- [Exercise task]
Reproduce verbatim the lines of the material below, from the line containing "kingdom: Animalia" through the line containing "scientific name: Haliaeetus leucocephalus", with both of those lines included.

- [Supplied entries]
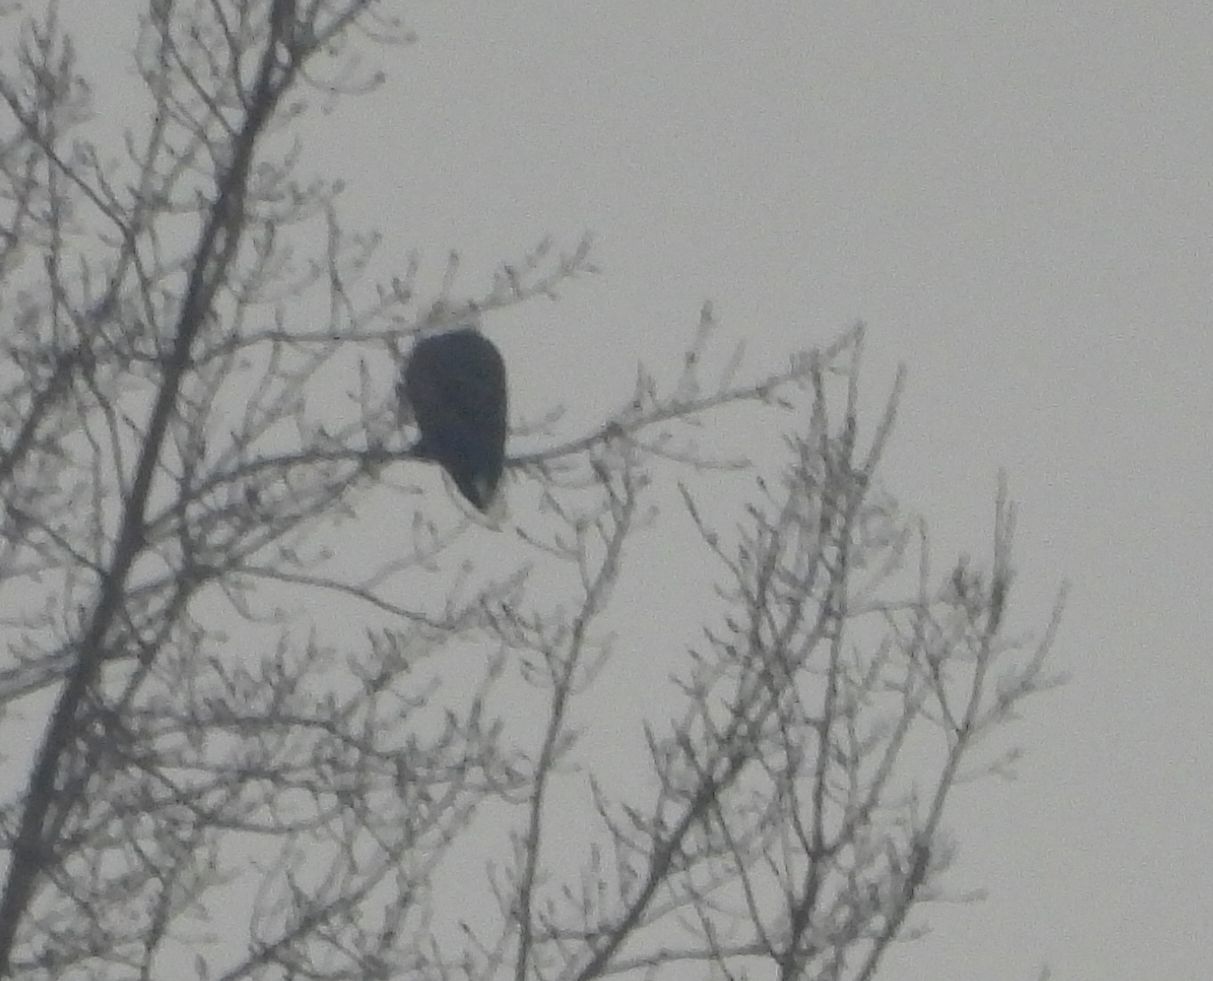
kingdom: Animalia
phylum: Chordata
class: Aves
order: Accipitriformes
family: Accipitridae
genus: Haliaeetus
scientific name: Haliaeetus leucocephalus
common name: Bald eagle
--
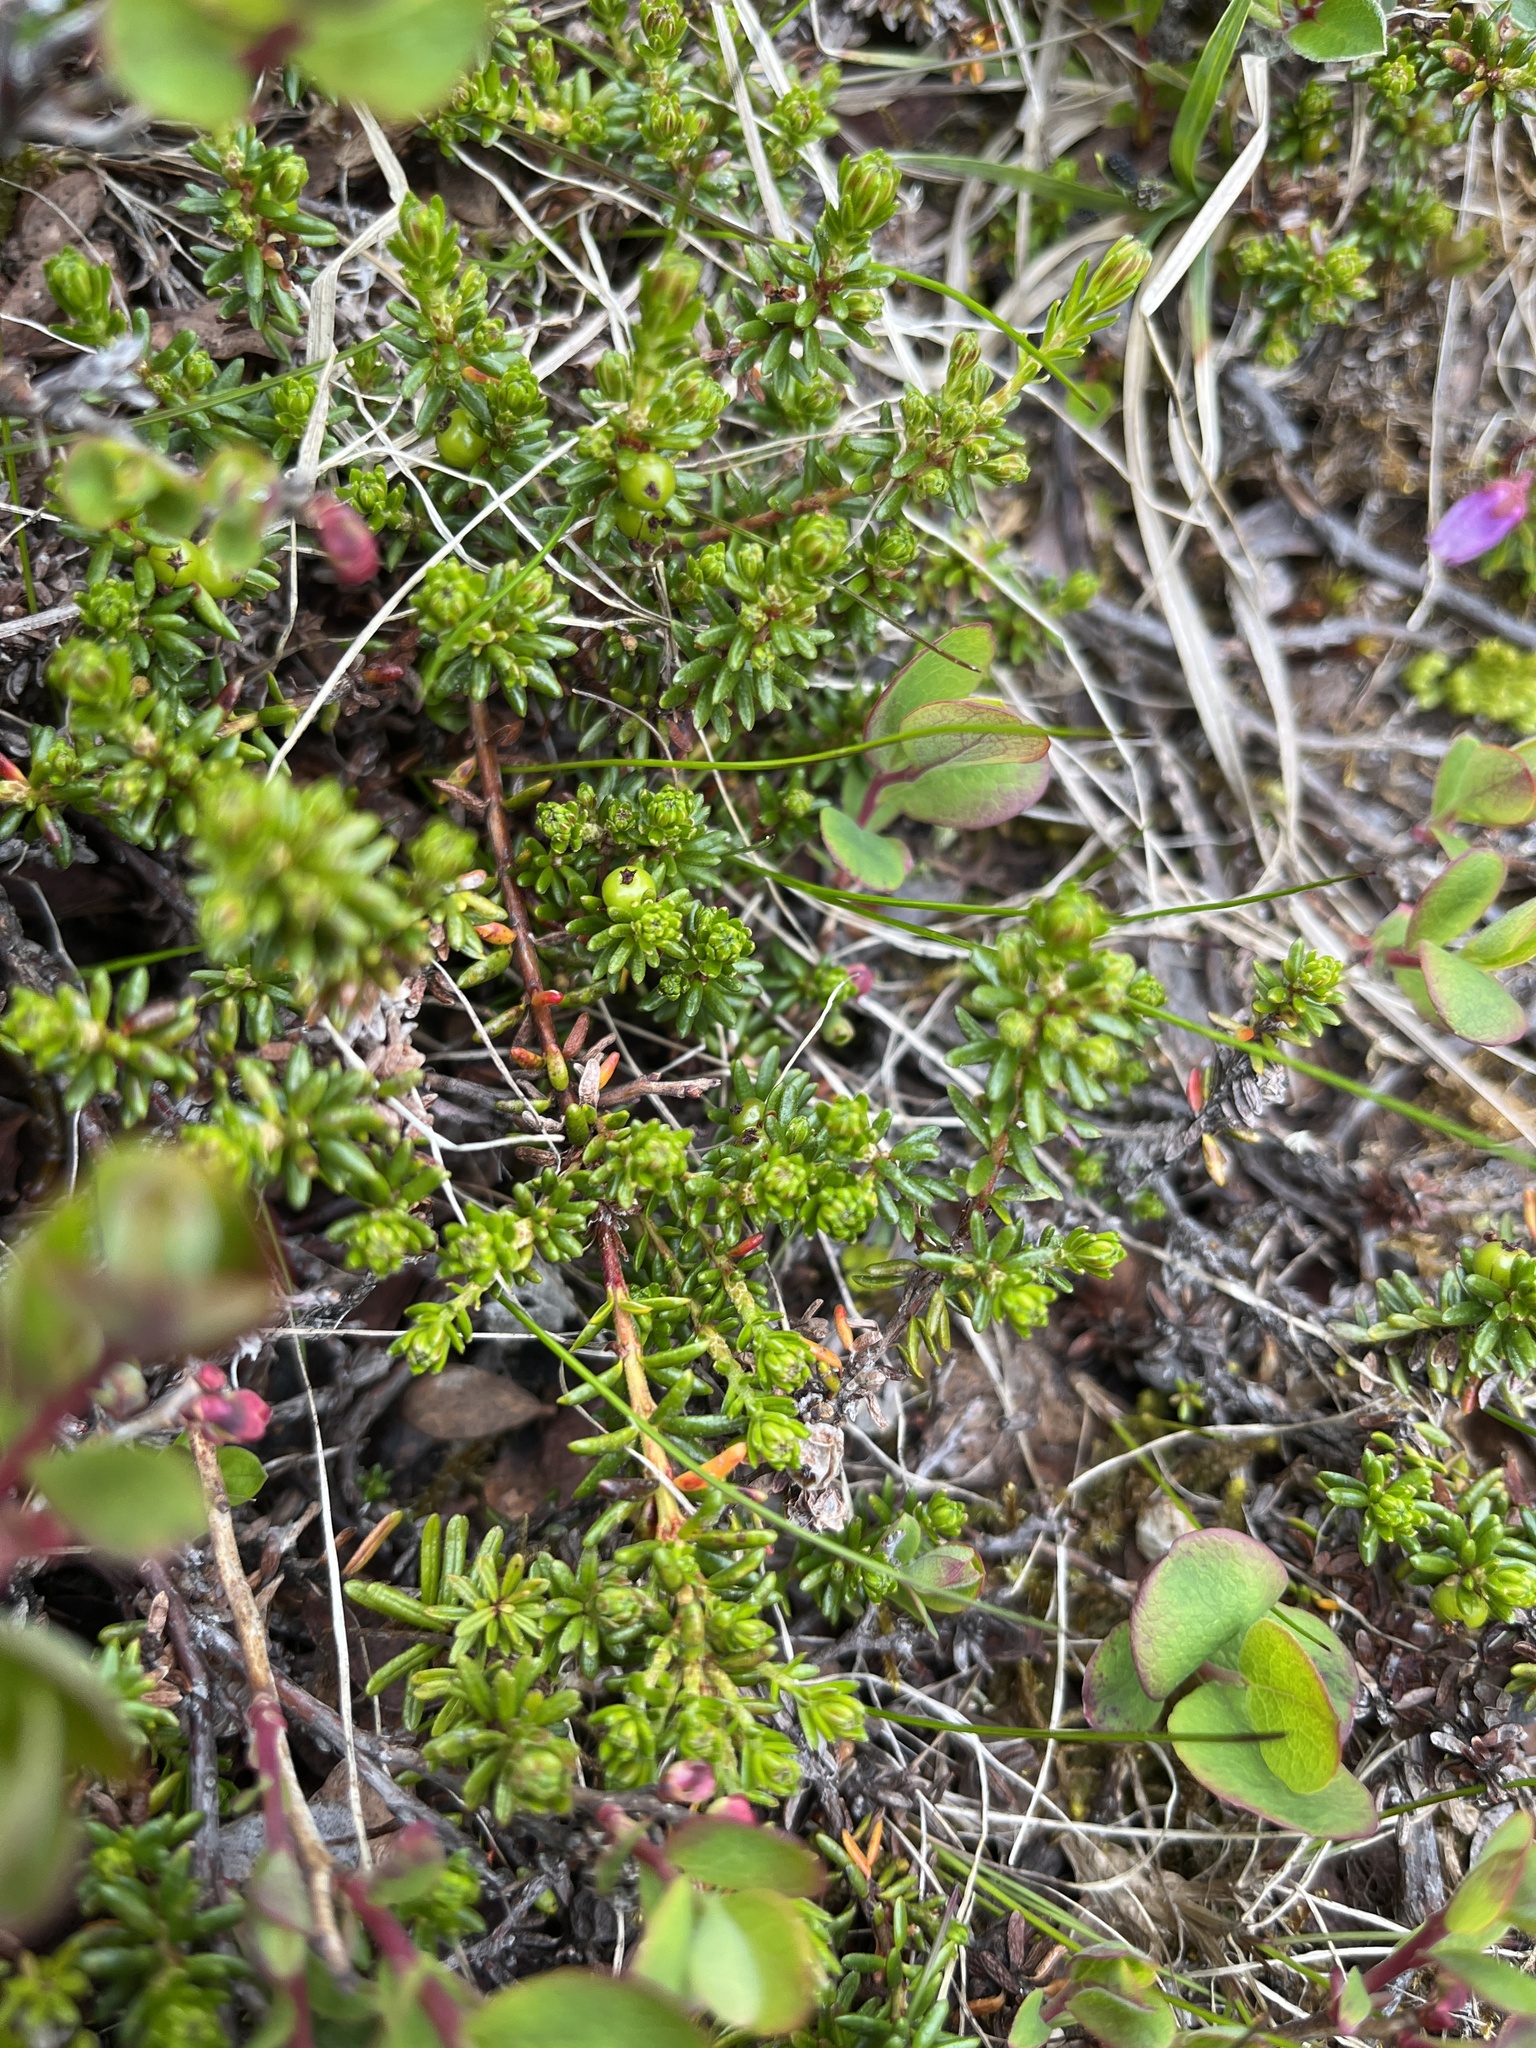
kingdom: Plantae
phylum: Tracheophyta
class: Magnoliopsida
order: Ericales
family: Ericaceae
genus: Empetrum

- [Solution for this exercise]
kingdom: Animalia
phylum: Chordata
class: Aves
order: Accipitriformes
family: Accipitridae
genus: Haliaeetus
scientific name: Haliaeetus leucocephalus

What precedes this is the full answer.